For people or characters known by the base model, do NOT use a separate trigger token. SDXL knows who Ana de Armas is, as well as Taylor Swift and Jenna Ortega... NEVER resort to something like "ohwx."

For those not included in the base model, using their names as a trigger token is sufficient. The model might infer some details from their name, such as race or nationality...

This article will be updated regularly with my ongoing practices. Discussions and corrections are welcome. I am not a native English speaker, so part of this article was translated using GPT.
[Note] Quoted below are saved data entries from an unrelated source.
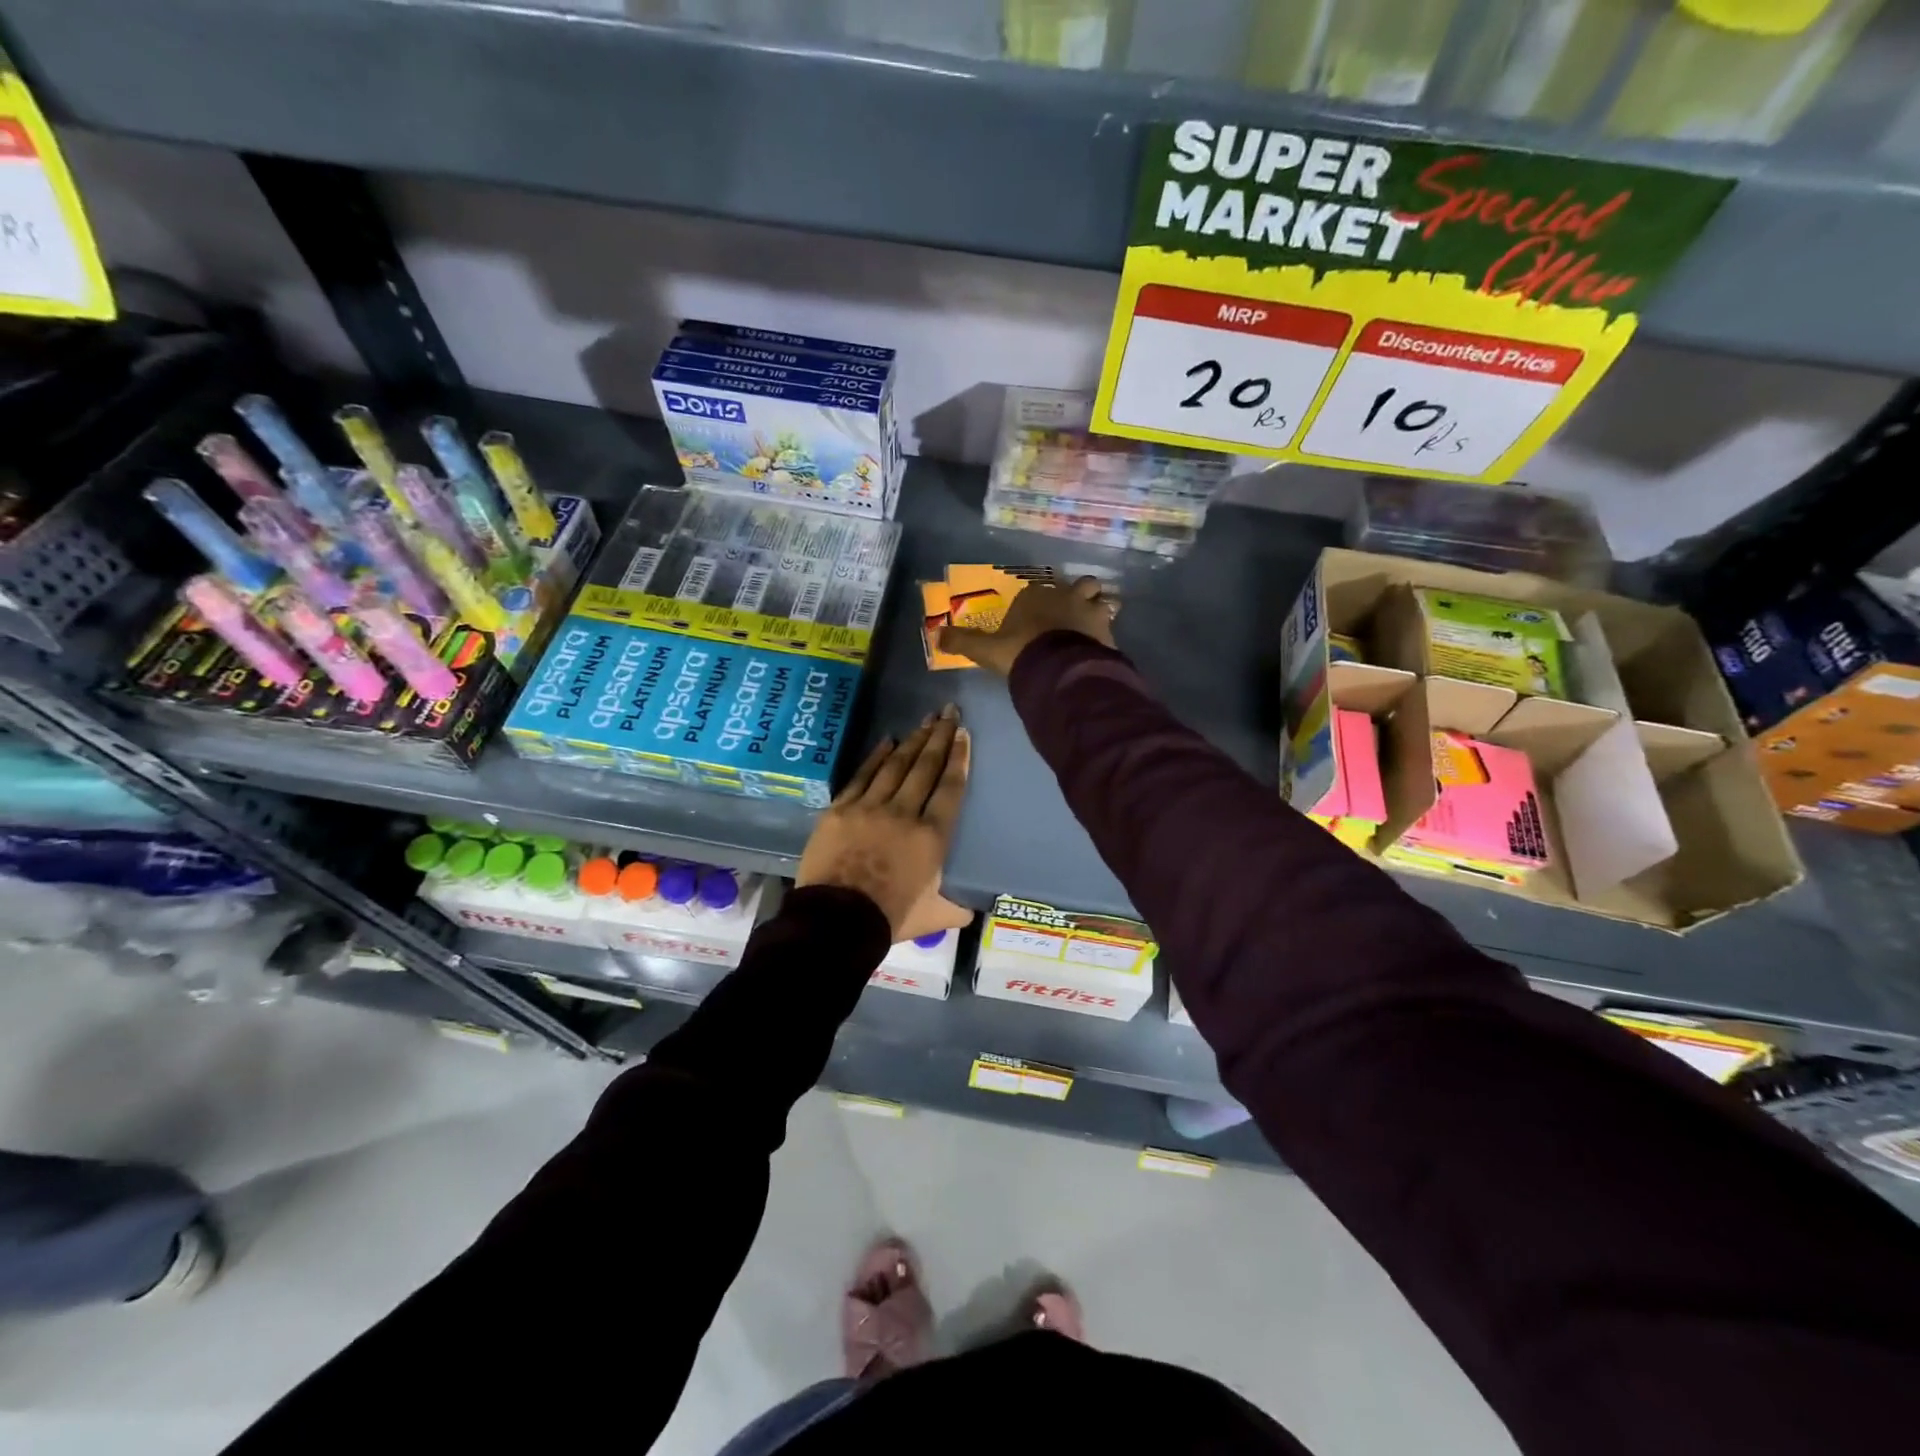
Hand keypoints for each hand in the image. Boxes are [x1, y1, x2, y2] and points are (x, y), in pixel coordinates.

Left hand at [796, 706, 971, 941]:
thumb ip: (955, 908)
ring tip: (925, 720)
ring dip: (913, 741)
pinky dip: (876, 756)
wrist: (836, 921)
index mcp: (932, 837)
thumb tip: (970, 910)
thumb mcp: (933, 917)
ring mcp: (870, 807)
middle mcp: (904, 813)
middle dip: (939, 737)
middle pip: (925, 767)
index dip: (959, 758)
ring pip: (896, 765)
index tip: (963, 734)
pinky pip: (862, 775)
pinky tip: (888, 740)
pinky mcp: (841, 809)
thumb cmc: (889, 918)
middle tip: (949, 712)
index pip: (950, 788)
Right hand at [936, 575, 1117, 676]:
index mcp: (1036, 594)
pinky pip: (1111, 628)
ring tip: (1091, 630)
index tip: (1035, 617)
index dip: (1038, 600)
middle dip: (1079, 595)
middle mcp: (1066, 595)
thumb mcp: (986, 649)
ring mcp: (1090, 611)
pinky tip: (1100, 650)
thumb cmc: (1020, 652)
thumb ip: (963, 641)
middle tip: (1072, 614)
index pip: (1039, 588)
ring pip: (1102, 601)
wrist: (1059, 670)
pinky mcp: (1108, 632)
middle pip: (1081, 585)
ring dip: (1098, 611)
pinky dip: (1105, 636)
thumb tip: (937, 636)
January 21, 2024 update: After conducting tests on multiple characters by myself, I believe it is difficult to use the base model of SDXL that is not familiar with certain individuals to train lora and then restore their appearances across different fine-tuned models. This is because the principle of Lora is like subtraction, assuming target person C, and the model's prior knowledge A, then what is obtained in Lora is C-A=B. However, the prior knowledge of different fine-tuned models may vary significantly, leading to a greatly altered restoration of C. (This is especially true for the training method using names that I previously suggested, which has a significant impact.) Perhaps training the text encoder could help, but the dual te design of the XL model makes it difficult to control the training of the te. I will continue to test and update.

Update 2: Through out some testing, I realize that for those who weren't in base model of SDXL, the training of text encoder is still necessary, otherwise It'll be hard to maintain the look using different ckpts.